• Data items:
===

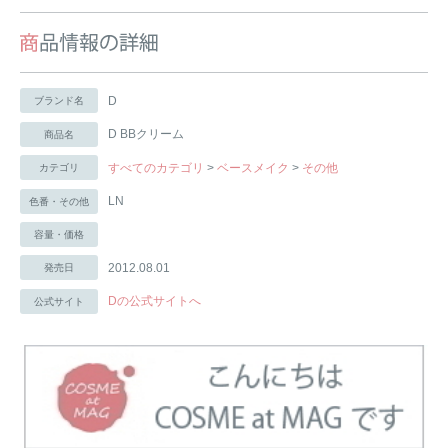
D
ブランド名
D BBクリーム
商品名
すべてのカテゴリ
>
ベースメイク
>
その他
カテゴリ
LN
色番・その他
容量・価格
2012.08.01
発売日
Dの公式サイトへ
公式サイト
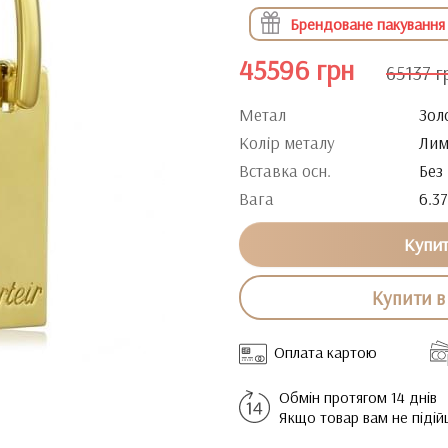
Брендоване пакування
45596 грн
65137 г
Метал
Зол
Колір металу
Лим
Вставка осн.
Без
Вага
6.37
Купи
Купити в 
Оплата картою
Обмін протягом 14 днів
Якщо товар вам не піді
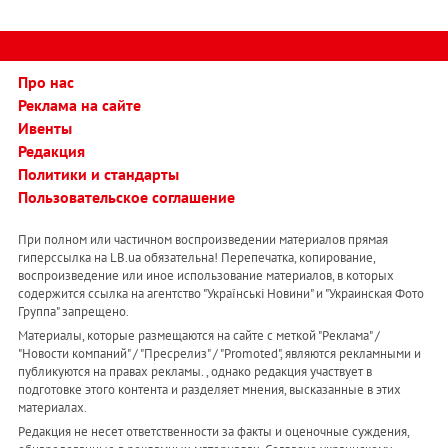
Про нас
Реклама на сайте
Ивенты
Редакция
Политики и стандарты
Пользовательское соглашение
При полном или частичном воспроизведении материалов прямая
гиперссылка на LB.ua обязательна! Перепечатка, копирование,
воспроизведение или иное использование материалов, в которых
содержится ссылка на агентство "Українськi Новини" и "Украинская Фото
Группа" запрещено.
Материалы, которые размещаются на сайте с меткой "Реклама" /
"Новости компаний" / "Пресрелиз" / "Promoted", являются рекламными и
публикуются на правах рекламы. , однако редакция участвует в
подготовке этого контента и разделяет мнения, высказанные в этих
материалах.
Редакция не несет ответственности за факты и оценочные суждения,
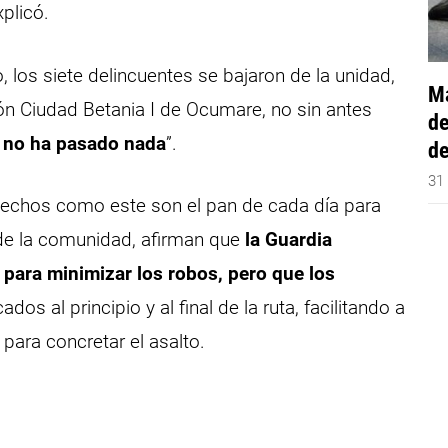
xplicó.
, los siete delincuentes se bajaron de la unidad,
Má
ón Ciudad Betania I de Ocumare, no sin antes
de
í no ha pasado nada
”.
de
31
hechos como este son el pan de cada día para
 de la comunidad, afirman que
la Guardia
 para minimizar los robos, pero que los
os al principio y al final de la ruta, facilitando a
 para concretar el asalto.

===

• About this exercise: All of the entries above are to be written out exactly, with no pictures.

• Output below:
D
ブランド名
D BBクリーム
商品名
すべてのカテゴリ
>
ベースメイク
>
その他
カテゴリ
LN
色番・その他
容量・価格
2012.08.01
発売日
Dの公式サイトへ
公式サイト
Брендоване пакування
45596 грн
65137 г
Метал
Зол
Колір металу
Лим
Вставка осн.
Без
Вага
6.37
Купи
Купити в 
Оплата картою
Обмін протягом 14 днів
Якщо товар вам не піді
Про нас
Реклама на сайте
Ивенты
Редакция
Политики и стандарты
Пользовательское соглашение
При полном или частичном воспроизведении материалов прямая
гиперссылка на LB.ua обязательна! Перепечатка, копирование,
воспроизведение или иное использование материалов, в которых
содержится ссылка на агентство "Українськi Новини" и "Украинская Фото
Группа" запрещено.
Материалы, которые размещаются на сайте с меткой "Реклама" /
"Новости компаний" / "Пресрелиз" / "Promoted", являются рекламными и
публикуются на правах рекламы. , однако редакция участвует в
подготовке этого контента и разделяет мнения, высказанные в этих
материалах.
Редакция не несет ответственности за факты и оценочные суждения,
xplicó.
, los siete delincuentes se bajaron de la unidad,
Má
ón Ciudad Betania I de Ocumare, no sin antes
de
í no ha pasado nada
”.
de
31
hechos como este son el pan de cada día para
 de la comunidad, afirman que
la Guardia
 para minimizar los robos, pero que los
os al principio y al final de la ruta, facilitando a
 para concretar el asalto.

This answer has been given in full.